BEGIN RECORDS FOR PROCESSING
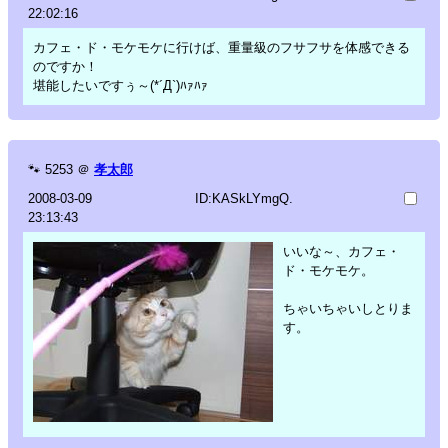
22:02:16
カフェ・ド・モケモケに行けば、重量級のフサフサを体感できる
のですか！
堪能したいですぅ～(*´Д`)ﾊｧﾊｧ
🐾
5253
＠
孝太郎
2008-03-09
ID:KASkLYmgQ.
23:13:43
いいな～、カフェ・
ド・モケモケ。
ちゃいちゃいしとりま
す。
END RECORDS FOR PROCESSING
Without including any picture, restate every entry above exactly.

22:02:16
カフェ・ド・モケモケに行けば、重量級のフサフサを体感できる
のですか！
堪能したいですぅ～(*´Д`)ﾊｧﾊｧ
🐾
5253
＠
孝太郎
2008-03-09
ID:KASkLYmgQ.
23:13:43
いいな～、カフェ・
ド・モケモケ。
ちゃいちゃいしとりま
す。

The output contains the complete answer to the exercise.